I knew this change in schedule was comparable to what I will face in college. Sure, I won’t have to enjoy lunch in the company of mom, dad, little brother and the dog, but I will have to adapt to other changes. For one, the difference in the class schedule is far less restrictive, which means having to be more responsible with managing free time. The bigger workload, jobs and internships are yet other factors I have to balance into my college schedule. 

The second week, I faced a bigger obstacle: having to live with (not to mention respect) someone I didn’t necessarily like. My uncle is a proud, stubborn man, and we would often have conversations which ended with me feeling stupid and insecure. Once, I let my emotions get the better of me. I confronted him, jumping up at the table and accusing him of talking too much. Immediately after, regret trickled in; I was a guest at his home and I was obligated to respect the host no matter what. I dashed to my room and soaked my face in tears, enveloped by guilt. My head swirled with doubts — “Maybe I should have never come here,” I thought. 

Curled up in a corner of my room, I realized that this was the cost of living in a new environment. I would have to learn how to manage my emotions in a mature way. In life, one inevitably meets people they don’t like, but these people have to be respected either way. You can’t just lash out at an employer or boss when they please; they would never keep a job that way.

I also knew that I was going to get nowhere in life if I didn’t face things that scare me. That’s another side about being part of the real world. One has to step out of their comfort zone and take the bull by the horns; that’s the only way people grow. After having this realization that evening, I dreaded going downstairs, but I mustered up courage by taking my fear as a learning opportunity. I apologized to my uncle, and a huge load was lifted off my shoulders. 

The most important aspect of my stay in Colombia was how much I learned about my emotions.
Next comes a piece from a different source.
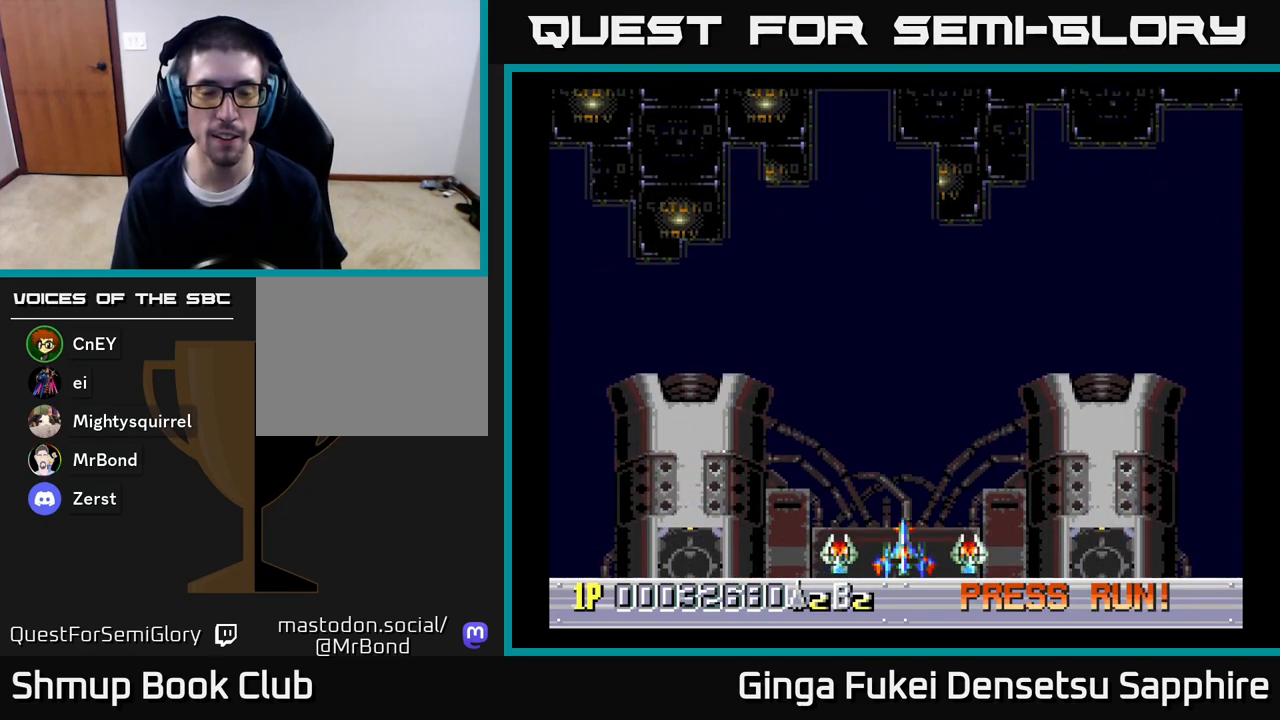
{"buttons": [], "left_stick": "center", "right_stick": "center", "events": []}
Living in a drastically new environment took its toll on me; after the first two weeks, cultural shock ran over me like a thousand sharp nails. My aunt’s house is so different from American houses — open, blindingly bright and breezy. I realized I actually didn’t like it because it was so different.

I was usually home alone because my cousins were always busy. My unfamiliarity with the living environment and a mixture of loneliness with boredom created a well of negative thoughts in my mind. I missed my parents, my friends, and my own bed. I was constantly under a shadow of unease. I cried and cried, but no one was there to wipe away my tears. 
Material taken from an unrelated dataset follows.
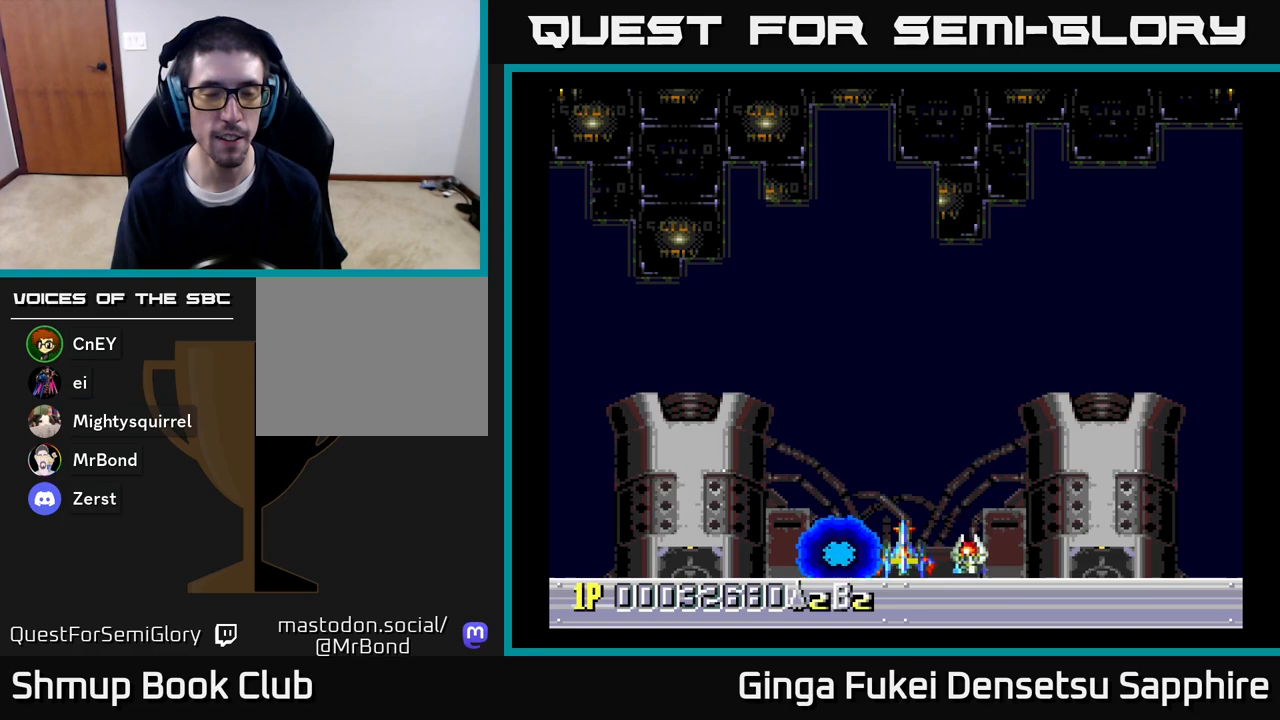
{"buttons": [], "left_stick": "center", "right_stick": "center", "events": []}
After suffering through multiple crying sessions for days, I realized that was no way of living. I was only stressed out and depressed because my thoughts were forcing me to be. I decided to take steps to calm myself down instead of longing for someone else to do it for me. I changed my perspective on the living place. I thought, “I may not be used to it, but it’s bright and happy.” I learned how to cope with my boredom and loneliness. I told myself, “It’s better this way because I have a lot of classwork to do. I should look forward to this weekend when my cousins have time to hang out.” Step by step, I learned how to manage my emotions all on my own. 
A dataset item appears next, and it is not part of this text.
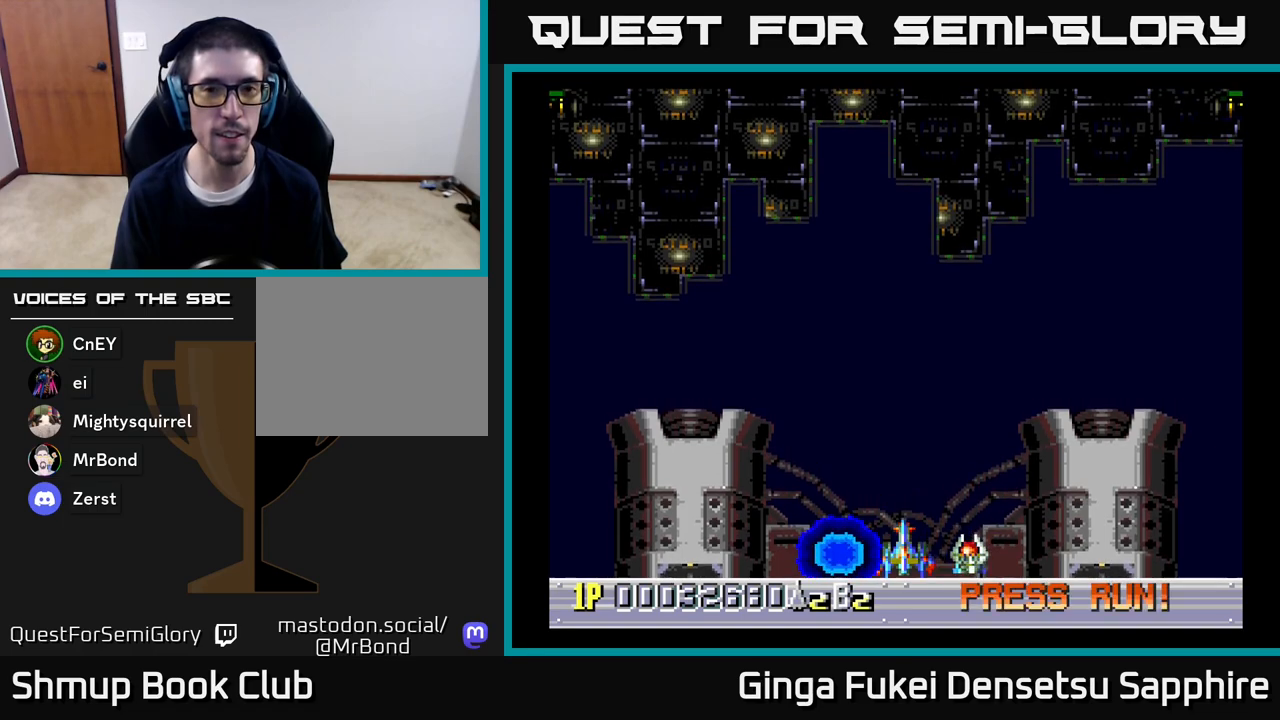
{"buttons": [], "left_stick": "center", "right_stick": "center", "events": []}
Before my visit to Colombia, I expected the only differences to be a slightly warmer climate and no parents. I didn’t think my visit would turn into a valuable learning experience. In the span of two months, I learned a million things about myself, and I matured exponentially. The changes in the schedule, the people and the living environment caused me to ponder the differences to prepare for in college. Going into college can be an exciting time, but learning to deal with its thousand stressors can make the experience that much more gratifying.